RED Bull team principal Christian Horner says achieving a “quadruple double” would be a stunning achievement but is steadfastly refusing to take anything for granted in the race for Formula One’s world titles.
With much of the focus ahead of this weekend’s Indian Grand Prix on Sebastian Vettel’s bid to become only the fourth four-time champion in the sport’s history, it has been easy to overlook the fact that his Red Bull team are also on the brink of the fourth title in as many years.
With four rounds left, Vettel enjoys a 90-point lead over Ferrari’s Fernando Alonso, while Red Bull are 148 points clear in the race for the constructors’ crown. In view of Vettel’s recent run of five straight wins dating back the summer’s Belgian Grand Prix, the general consensus is that it is only a matter of time before Red Bull can start popping champagne corks.
Horner, however, is holding off until every last shred of doubt has been removed.
“Should we achieve a quadruple double championship it would be an amazing feat for every single member of the team to achieve such results against such illustrious opposition, but those thoughts aren’t really on our mind at the moment – our focus is very much on this event,” Horner said after seeing Vettel finish fastest in both of yesterday’s practice sessions.
Paddock speculation suggests the team have already printed off T-shirts ready to celebrate tomorrow, but Horner warned: “If there are any T-shirts I certainly haven’t seen any and they’d be wise to keep them away from me.”
Horner’s caution comes no doubt from his desire to avoid appearing complacent or disrespectful, but, deep down, the man who has steered Red Bull through so many successful title challenges surely must know the writing is on the wall.
Horner was speaking after Vettel served notice of his intention get another title wrapped up this weekend by laying down a marker to his rivals in both of yesterday’s 90-minute sessions.
Vettel was fastest in the morning’s opening practice and improved further in the afternoon, lowering the benchmark to one minute 25.722 seconds after shrugging off an early problem with his KERS power-boost system. His team-mate Mark Webber was second quickest, the gap between the two men growing from just under two-tenths to a shade under three.
The in-form Romain Grosjean was third for Lotus, half a second clear of team-mate Kimi Raikkonen, while Lewis Hamilton was seven-tenths off the pace in fourth place, with his Mercedes team-mate Nico Rosberg sixth.
Alonso was in fifth place after recovering well from a gearbox problem that saw him complete just six laps in opening practice.

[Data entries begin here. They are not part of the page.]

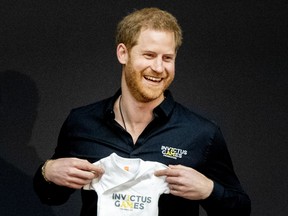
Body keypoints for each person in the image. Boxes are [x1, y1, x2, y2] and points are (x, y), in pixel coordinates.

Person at [33, 7, 251, 216]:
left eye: (167, 58)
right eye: (149, 55)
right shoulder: (82, 122)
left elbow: (240, 210)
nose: (158, 68)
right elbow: (52, 196)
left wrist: (209, 190)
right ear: (123, 53)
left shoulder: (201, 133)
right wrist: (47, 172)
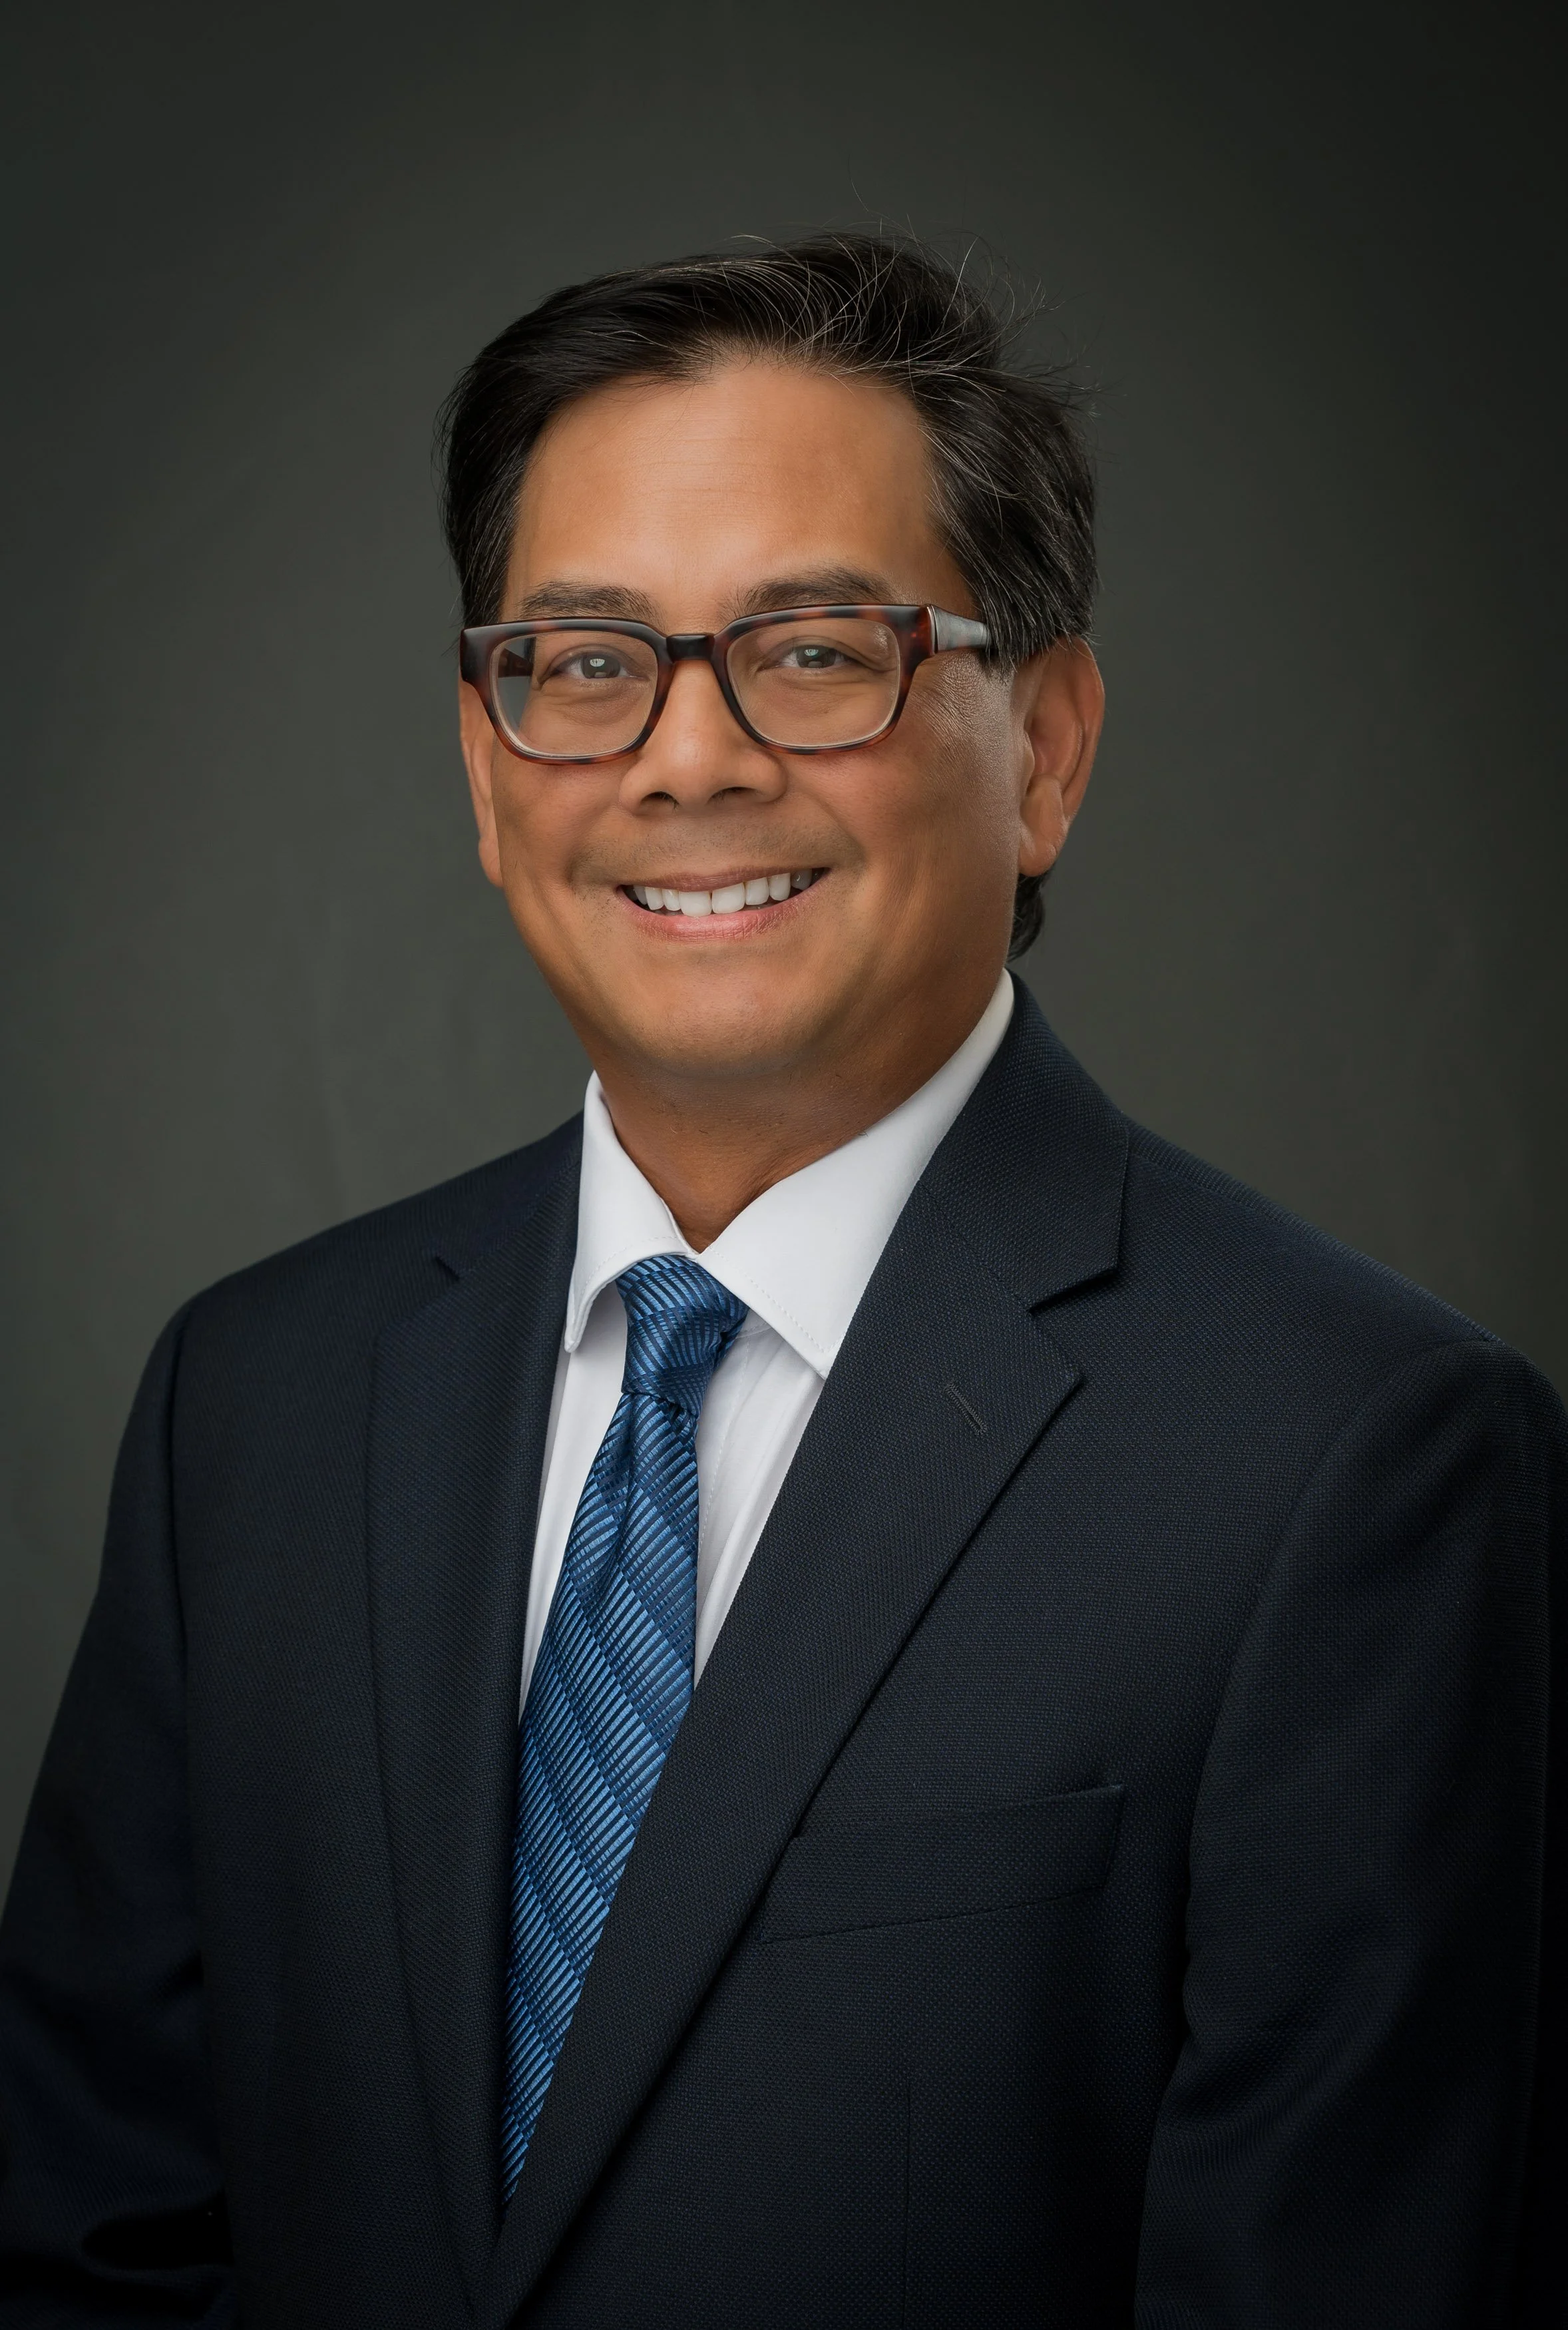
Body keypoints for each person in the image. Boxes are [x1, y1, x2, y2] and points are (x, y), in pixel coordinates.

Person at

McLaren’s Jenson Button was 10th, with Scotland’s Paul Di Resta 15th for Force India.
The sessions were preceded by the news that the legal threat to this weekend’s race was at an end after a Supreme Court hearing into alleged tax irregularities was delayed until next week.
A petition seeking the cancellation of the race was lodged with India’s Supreme Court earlier this week amid allegations that race organisers Jaypee Sports International Limited did not pay entertainment taxes due on last year’s event.